### WHAT THE TASK ASKS
Please copy out the entries below exactly, beginning with the line that contains "i-Drop: 6 people" and ending with the line that contains "The ‘Orpen’ End", and include nothing outside that span.

### EXERCISE DATA
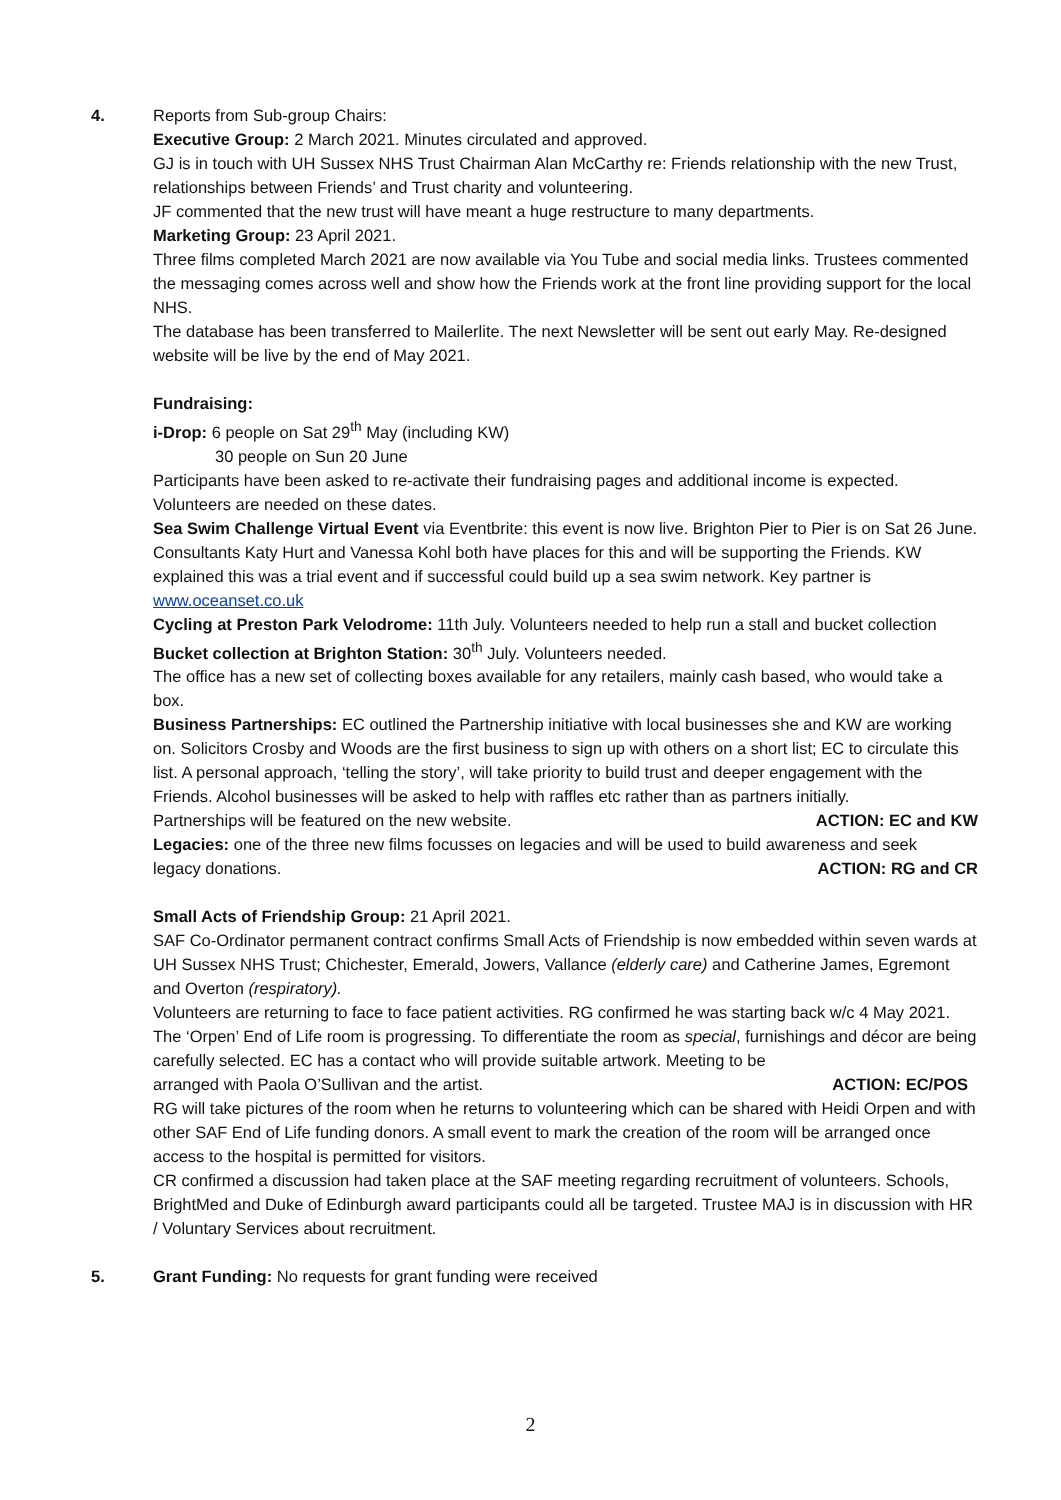4. Reports from Sub-group Chairs:
Executive Group: 2 March 2021. Minutes circulated and approved.
GJ is in touch with UH Sussex NHS Trust Chairman Alan McCarthy re: Friends relationship with the new Trust, relationships between Friends’ and Trust charity and volunteering.
JF commented that the new trust will have meant a huge restructure to many departments.
Marketing Group: 23 April 2021.
Three films completed March 2021 are now available via You Tube and social media links. Trustees commented the messaging comes across well and show how the Friends work at the front line providing support for the local NHS.
The database has been transferred to Mailerlite. The next Newsletter will be sent out early May. Re-designed website will be live by the end of May 2021.
Fundraising:
i-Drop: 6 people on Sat 29<sup>th</sup> May (including KW)
30 people on Sun 20 June
Participants have been asked to re-activate their fundraising pages and additional income is expected. Volunteers are needed on these dates.
Sea Swim Challenge Virtual Event via Eventbrite: this event is now live. Brighton Pier to Pier is on Sat 26 June. Consultants Katy Hurt and Vanessa Kohl both have places for this and will be supporting the Friends. KW explained this was a trial event and if successful could build up a sea swim network. Key partner is www.oceanset.co.uk
Cycling at Preston Park Velodrome: 11th July. Volunteers needed to help run a stall and bucket collection
Bucket collection at Brighton Station: 30<sup>th</sup> July. Volunteers needed.
The office has a new set of collecting boxes available for any retailers, mainly cash based, who would take a box.
Business Partnerships: EC outlined the Partnership initiative with local businesses she and KW are working on. Solicitors Crosby and Woods are the first business to sign up with others on a short list; EC to circulate this list. A personal approach, ‘telling the story’, will take priority to build trust and deeper engagement with the Friends. Alcohol businesses will be asked to help with raffles etc rather than as partners initially.
Partnerships will be featured on the new website. ACTION: EC and KW
Legacies: one of the three new films focusses on legacies and will be used to build awareness and seek
legacy donations. ACTION: RG and CR
Small Acts of Friendship Group: 21 April 2021.
SAF Co-Ordinator permanent contract confirms Small Acts of Friendship is now embedded within seven wards at UH Sussex NHS Trust; Chichester, Emerald, Jowers, Vallance (elderly care) and Catherine James, Egremont and Overton (respiratory).
Volunteers are returning to face to face patient activities. RG confirmed he was starting back w/c 4 May 2021.
The ‘Orpen’ End of Life room is progressing. To differentiate the room as special, furnishings and décor are being carefully selected. EC has a contact who will provide suitable artwork. Meeting to be
arranged with Paola O’Sullivan and the artist. ACTION: EC/POS
RG will take pictures of the room when he returns to volunteering which can be shared with Heidi Orpen and with other SAF End of Life funding donors. A small event to mark the creation of the room will be arranged once access to the hospital is permitted for visitors.
CR confirmed a discussion had taken place at the SAF meeting regarding recruitment of volunteers. Schools, BrightMed and Duke of Edinburgh award participants could all be targeted. Trustee MAJ is in discussion with HR / Voluntary Services about recruitment.
5. Grant Funding: No requests for grant funding were received
2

### RESULT OF THIS EXERCISE
i-Drop: 6 people on Sat 29<sup>th</sup> May (including KW)
30 people on Sun 20 June
Participants have been asked to re-activate their fundraising pages and additional income is expected. Volunteers are needed on these dates.
Sea Swim Challenge Virtual Event via Eventbrite: this event is now live. Brighton Pier to Pier is on Sat 26 June. Consultants Katy Hurt and Vanessa Kohl both have places for this and will be supporting the Friends. KW explained this was a trial event and if successful could build up a sea swim network. Key partner is www.oceanset.co.uk
Cycling at Preston Park Velodrome: 11th July. Volunteers needed to help run a stall and bucket collection
Bucket collection at Brighton Station: 30<sup>th</sup> July. Volunteers needed.
The office has a new set of collecting boxes available for any retailers, mainly cash based, who would take a box.
Business Partnerships: EC outlined the Partnership initiative with local businesses she and KW are working on. Solicitors Crosby and Woods are the first business to sign up with others on a short list; EC to circulate this list. A personal approach, ‘telling the story’, will take priority to build trust and deeper engagement with the Friends. Alcohol businesses will be asked to help with raffles etc rather than as partners initially.
Partnerships will be featured on the new website. ACTION: EC and KW
Legacies: one of the three new films focusses on legacies and will be used to build awareness and seek
legacy donations. ACTION: RG and CR
Small Acts of Friendship Group: 21 April 2021.
SAF Co-Ordinator permanent contract confirms Small Acts of Friendship is now embedded within seven wards at UH Sussex NHS Trust; Chichester, Emerald, Jowers, Vallance (elderly care) and Catherine James, Egremont and Overton (respiratory).
Volunteers are returning to face to face patient activities. RG confirmed he was starting back w/c 4 May 2021.
The ‘Orpen’ End of Life room is progressing. To differentiate the room as special, furnishings and décor are being carefully selected. EC has a contact who will provide suitable artwork. Meeting to be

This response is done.